Richiesta di lavoro 1 ▸ Estrai le righe e riportale identiche, partendo dall'inizio delle righe e arrivando fino alla riga che contiene "to power our", con entrambi gli estremi inclusi.

Testo estratto ▸
Il primo verso rima con il terzo, e il secondo con il quarto. Schema metrico ABAB, CDCD

«Lo stagno risplende. Si tace
la rana. Ma guizza un bagliore
d'acceso smeraldo, di brace
azzurra: il martin pescatore...

E non sono triste. Ma sono
stupito se guardo il giardino...
stupito di che? non mi sono
sentito mai tanto bambino...»

Il primo verso rima con il quarto, il secondo con il terzo. Schema metrico ABBA, CDDC

«Non pianger più. Torna il diletto figlio
a la tua casa. È stanco di mentire.
Vieni; usciamo. Tempo di rifiorire.
Troppo sei bianca: il volto è quasi un giglio.

Vieni; usciamo. Il giardino abbandonato
serba ancora per noi qualche sentiero.

Dati per il compito ▸

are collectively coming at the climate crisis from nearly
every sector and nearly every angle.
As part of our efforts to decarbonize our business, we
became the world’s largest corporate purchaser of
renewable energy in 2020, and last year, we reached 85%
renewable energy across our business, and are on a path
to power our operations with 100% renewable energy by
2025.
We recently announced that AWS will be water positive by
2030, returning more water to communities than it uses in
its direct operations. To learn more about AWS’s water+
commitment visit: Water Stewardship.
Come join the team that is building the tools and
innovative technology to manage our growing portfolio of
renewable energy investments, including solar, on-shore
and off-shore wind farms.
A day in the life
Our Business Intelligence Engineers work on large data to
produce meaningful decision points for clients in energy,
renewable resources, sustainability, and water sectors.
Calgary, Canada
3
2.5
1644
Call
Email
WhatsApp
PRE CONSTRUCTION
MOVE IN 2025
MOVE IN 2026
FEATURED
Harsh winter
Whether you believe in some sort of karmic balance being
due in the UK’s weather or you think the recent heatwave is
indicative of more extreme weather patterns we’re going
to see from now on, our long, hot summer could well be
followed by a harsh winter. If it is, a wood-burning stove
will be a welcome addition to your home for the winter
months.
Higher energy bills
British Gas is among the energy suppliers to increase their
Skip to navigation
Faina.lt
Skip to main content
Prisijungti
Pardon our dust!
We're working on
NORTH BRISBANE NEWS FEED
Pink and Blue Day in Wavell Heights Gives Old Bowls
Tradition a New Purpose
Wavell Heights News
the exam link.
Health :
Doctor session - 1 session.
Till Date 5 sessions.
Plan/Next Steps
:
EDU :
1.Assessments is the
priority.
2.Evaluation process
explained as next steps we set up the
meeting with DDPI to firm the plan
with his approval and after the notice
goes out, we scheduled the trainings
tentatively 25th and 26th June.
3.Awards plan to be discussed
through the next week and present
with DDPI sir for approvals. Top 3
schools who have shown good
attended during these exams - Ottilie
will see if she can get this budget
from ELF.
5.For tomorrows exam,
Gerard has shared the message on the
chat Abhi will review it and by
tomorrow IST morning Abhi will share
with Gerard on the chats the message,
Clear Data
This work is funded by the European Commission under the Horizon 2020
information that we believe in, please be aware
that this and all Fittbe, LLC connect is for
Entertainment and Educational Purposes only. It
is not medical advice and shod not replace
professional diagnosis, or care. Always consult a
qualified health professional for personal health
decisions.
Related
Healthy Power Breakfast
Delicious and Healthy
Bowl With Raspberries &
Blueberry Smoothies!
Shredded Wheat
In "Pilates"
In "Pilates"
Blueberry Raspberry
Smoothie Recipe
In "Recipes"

Richiesta di lavoro 2 ▸ Prosegui il testo sugli schemi metrici a partire dal punto in cui si ferma.

Risposta al compito 1 ▸
are collectively coming at the climate crisis from nearly
every sector and nearly every angle.
As part of our efforts to decarbonize our business, we
became the world’s largest corporate purchaser of
renewable energy in 2020, and last year, we reached 85%
renewable energy across our business, and are on a path
to power our operations with 100% renewable energy by

Risposta al compito 2 ▸
Ti dirò come sia dolce il mistero
che vela certe cose del passato

Il primo verso rima con il terzo della prima terzina, il secondo con il primo della seconda terzina, il secondo di questa rima con il primo della terza terzina, e così via. Il più alto esito di tale schema di rime è la Divina Commedia, interamente strutturata in questo modo. Questo è anche detto terza rima. Schema metrico ABA, BCB, CDC.

«Amor, ch'al cor gentil ratto s'apprende,
prese costui de la bella persona
che mi fu tolta; e'l modo ancor m'offende.

Amor, ch'a nullo amato amar perdona,
mi prese del costui piacer sì forte,
che, come vedi, ancor non m'abbandona.

Amor condusse noi ad una morte.
Caina attende chi a vita ci spense.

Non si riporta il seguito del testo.